Just about three miles up Mines Rd is the gate with the red wagon wheels. It comes up sudden and there’s no place to turn around. so I keep driving, and just like he said, there’s an incline, and i know later from looking at the map I’m climbing up Horse Thief Canyon, and a few hundred yards further, the road widens and there looks to be a place up ahead, and i can see a couple of dudes in motor cycle jackets standing on the side of the road smoking, and I’m looking for a place to turn around, And then I see up ahead a little further another group of people, some standing in the middle of the road, and I slow down, and it dawns upon me, as I pass crawling by, I can see her, lying in road, almost like a child, staring up in the sky. There are some things that you cannot unsee, and death is one of them, and she was dead, and I passed by without looking again, but I’ve seen death, and she was dead. There was nothing for me to do, I wasn’t a witness, and there were almost twenty people stopped, so I kept driving. And then the thought occurred, what if I wouldn’t have turned around to photograph some horses, maybe I would have run right into it. As it was it was jolt, and now I had to figure out how to get back down, and get a shot of Coyote Creek with a dead person in the road.

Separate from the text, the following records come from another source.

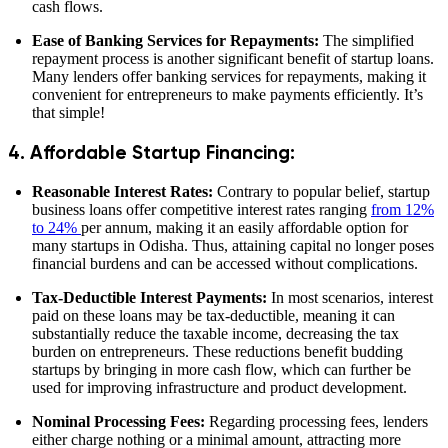
cash flows.
Ease of Banking Services for Repayments:
The simplified
repayment process is another significant benefit of startup loans.
Many lenders offer banking services for repayments, making it
convenient for entrepreneurs to make payments efficiently. It’s
that simple!
4. Affordable Startup Financing:
Reasonable Interest Rates:
Contrary to popular belief, startup
business loans offer competitive interest rates ranging
from 12%
to 24%
per annum, making it an easily affordable option for
many startups in Odisha. Thus, attaining capital no longer poses
financial burdens and can be accessed without complications.
Tax-Deductible Interest Payments:
In most scenarios, interest
paid on these loans may be tax-deductible, meaning it can
substantially reduce the taxable income, decreasing the tax
burden on entrepreneurs. These reductions benefit budding
startups by bringing in more cash flow, which can further be
used for improving infrastructure and product development.
Nominal Processing Fees:
Regarding processing fees, lenders
either charge nothing or a minimal amount, attracting more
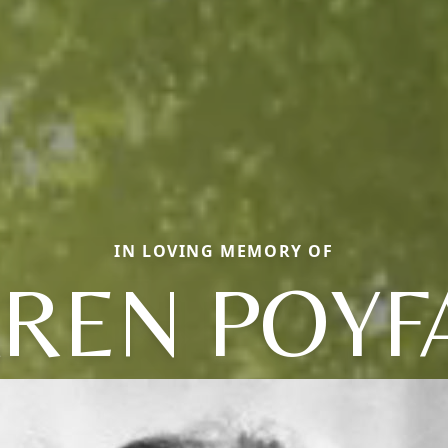
IN LOVING MEMORY OF
REN POYF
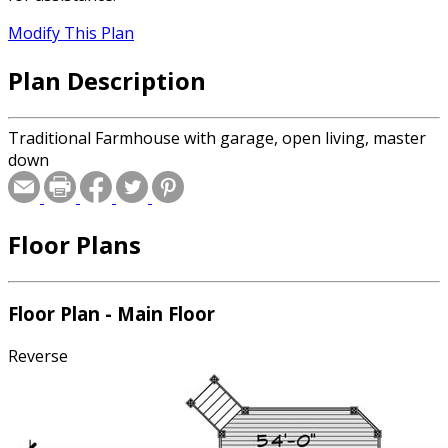
Modify This Plan
Plan Description
Traditional Farmhouse with garage, open living, master
down
Floor Plans
Floor Plan - Main Floor
Reverse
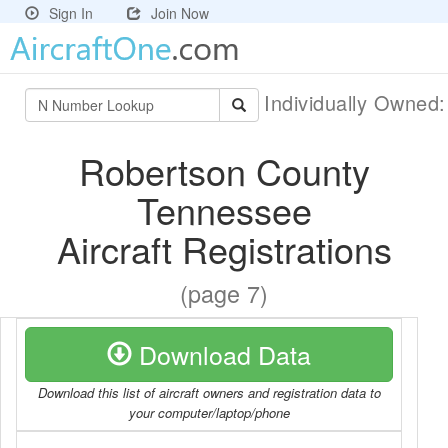
Sign In
Join Now
Individually Owned
Robertson County
Tennessee
Aircraft Registrations
(page 7)
Download Data
Download this list of aircraft owners and registration data to
your computer/laptop/phone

The magical glen close to the junction of Coyote and Mocho Creeks, that t don’t have much of a chance to explore. It’s been about ten minutes and I can hear the helicopter take off. Now i have to hoof it back up, pass by the dead girl again, and move my car. I’m getting a work out, and since I don’t like photographing dead people, I’m not getting many photos. But that isn’t what’s important, I realize, and La Vereda del Monte is not something in the past, nor is it about geography, it isn’t about a dead girl, or Joaquin Murrieta, and it isn’t even about the light, it’s an energy that courses through me, and I suspect, all things.